**Requirement 1**
Could you extract the passage of the GSD constitution word for word, starting with "10.1 The National Committee" and going on through "the Law Society."?
**Requirement 2**
Can you continue the GSD constitution from the point where it stops?

**Text provided**
::::::::

8.1  Motions, amendments and all other similar matters put to the vote at any meeting of the GSD or at any meeting of the National Committee or Executive Committee, shall be deemed to be carried by the majority vote of those present and voting. In the event of an equality of votes the Chairman of the meeting shall have a second or casting vote.

8.2  The National Committee may, if it thinks fit, make provision for postal voting.

9. Proxies

The National Committee shall make regulations for enabling Members unable to be present at any General Meeting to vote by proxy.

10. The National Committee

10.1 The National Committee shall consist of:

10.1.1 the officers;

10.1.2  each immediate past Chairman of the GSD if he or she so wishes for a maximum consecutive period of three years;

10.1.3  not more than six elected Members of the GSD (“Elected National Committee Members”);

10.1.4 The member who represents the group on the Council of the Law Society.

10.2  All elected National Committee Members shall retire from office at the Annual General Meeting and, subject to Clause 6.4, shall be eligible for re-election.

 

10.3. Unless otherwise determined by the National Committee, elected National Committee Members may serve on the National Committee for a maximum period of six consecutive years.

10.4  The election of National Committee Members shall take place at the Annual General Meeting.

10.5  Nominations for election to the National Committee signed by two members and the nominee shall be sent to the secretary not less than 14 days before the Annual General Meeting.

10.6  The National Committee shall be entitled from time to time to co-opt any member of the GSD (subject to the total number of co-opted Members not exceeding six) as an additional member of the National Committee or to fill a vacancy. Any member so co-opted shall retire at the Annual General Meeting following co-option but shall be eligible for re-election or re-cooption.

11. Proceedings of the National Committee

11.1  The National Committee shall be responsible for:

11.1.1 approval of the overall strategy of the GSD;

11.1.2 monitoring performance of the Executive Committee.

11.2 Procedure

11.2.1 The National Committee shall regulate the proceedings of its meetings as it shall think fit. Any member of GSD may attend meetings of the National Committee, dates of which shall be circulated to all members of GSD immediately following the Annual General Meeting. 

 

Apart from members of the National and Executive committee, members attending meetings shall not be entitled to copies of papers but any member may request a copy of a paper on payment of a reasonable sum for copying and postage.

::::::::

**Data records**
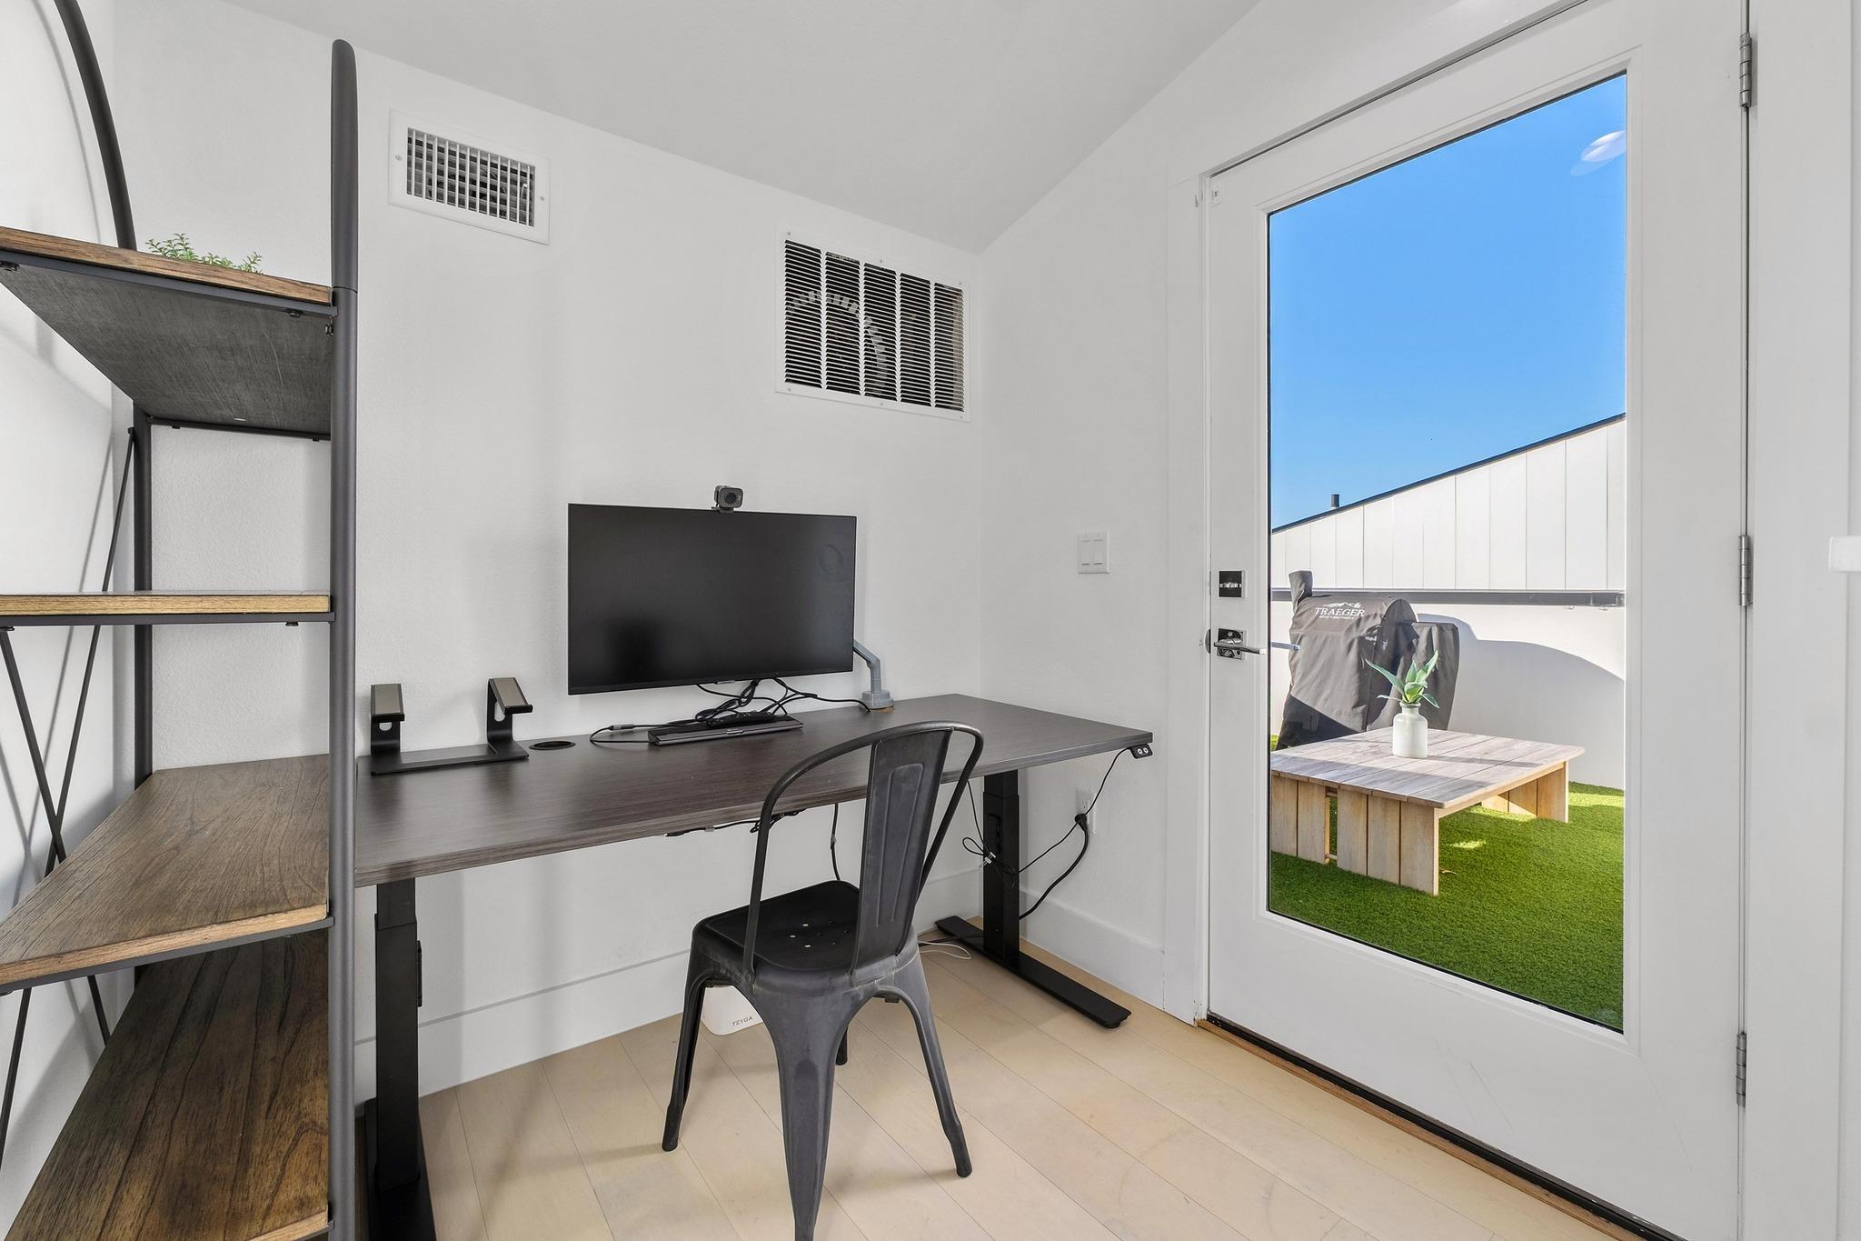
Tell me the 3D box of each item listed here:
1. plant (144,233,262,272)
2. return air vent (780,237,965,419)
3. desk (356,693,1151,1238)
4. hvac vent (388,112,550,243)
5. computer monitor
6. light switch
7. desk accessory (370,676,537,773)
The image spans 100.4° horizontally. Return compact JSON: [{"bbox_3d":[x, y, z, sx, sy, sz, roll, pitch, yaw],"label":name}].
[{"bbox_3d":[-0.987,-0.446,1.056,0.141,0.151,0.141,-1,2,-37],"label":"plant"},{"bbox_3d":[-0.137,-0.841,2.268,0.668,0.439,0.020,-1,2,-37],"label":"return air vent"},{"bbox_3d":[-0.306,0.619,1.661,1.508,0.712,0.769,-1,2,-37],"label":"desk"},{"bbox_3d":[-0.968,-0.934,1.645,0.294,0.191,0.018,-1,2,-37],"label":"hvac vent"},{"bbox_3d":[-0.441,-0.050,1.660,0.616,0.362,0.050,-1,2,-34],"label":"computer monitor"},{"bbox_3d":[0.446,-0.186,2.129,0.010,0.116,0.116,-1,2,-37],"label":"light switch"},{"bbox_3d":[-0.949,0.193,1.530,0.263,0.156,0.206,-1,2,-37],"label":"desk accessory"}]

::::::::

**Result 1**
10.1 The National Committee shall consist of:

10.1.1 the officers;

10.1.2  each immediate past Chairman of the GSD if he or she so wishes for a maximum consecutive period of three years;

10.1.3  not more than six elected Members of the GSD (“Elected National Committee Members”);

10.1.4 The member who represents the group on the Council of the Law Society.

**Result 2**
11.2.2 Members of GSD National Committee meetings who are not members of the Committee may take part in discussions and may question the officers but may not vote on any matter unless the Chair of the meeting agrees.

11.2.3 Any member of GSD may be invited to take part in a working party or sub-group set up by the National Committee or the Executive Committee from time to time.

11.3  The National Committee shall hold not less than four meetings every year.

11.4  At all National Committee meetings six members shall form a quorum.

12. The Executive Committee

12.1 The management of the GSD shall be vested in the Executive Committee but subject to any directions which may be given to it by the National Committee from time to time.

12.2. The Executive Committee shall have power to adopt and issue such operating procedures for the GSD as it shall think fit.  At all times the Executive Committee shall ensure that members of GSD shall have an opportunity to participate in and have a say about how GSD is run or any business is to be transacted by GSD and that no member of GSD is prevented, by reason of disability or geographical location, from exercising the rights or enjoying the benefits of GSD membership.

 


13. Composition of the Executive Committee

13.1 The Executive Committee shall consist of:-

13.1.1  the officers;

13.1.2  the immediate past Chairman of the GSD if he or she so wishes and for a maximum period of one year.

13.1.3 the member who represents the group on the Council of the Law Society.

13.2  The Executive Committee shall be entitled from time to time to co-opt any Member of the GSD as an additional member of the Executive committee.  Any member so co-opted shall retire at the Annual General meeting following his or her co-option but shall be eligible for re-cooption.

13.3 Proceedings of the Executive Committee

13.3.1 The Executive Committee shall be responsible for implementing strategy decisions of the National Committee and the managing of day to day business of the GSD. The Executive Committee shall regulate the proceedings of its meetings as it shall think fit and shall hold such business meetings as are necessary.

The Executive Committee is free to invite any member of GSD to attend any of its meetings, either for the whole meeting or part of it only, and participate in any discussion. 

13.3.2 At all Executive Committee meetings three members shall form a quorum.

13.3.3 The Executive Committee may at any time create any special or standing sub-committee, working group or study group for any purpose that the Executive Committee shall decide, the terms of


reference and membership of which shall be decided by the Executive
Committee.

14. Financial year

The financial year of the GSD shall be the calendar year.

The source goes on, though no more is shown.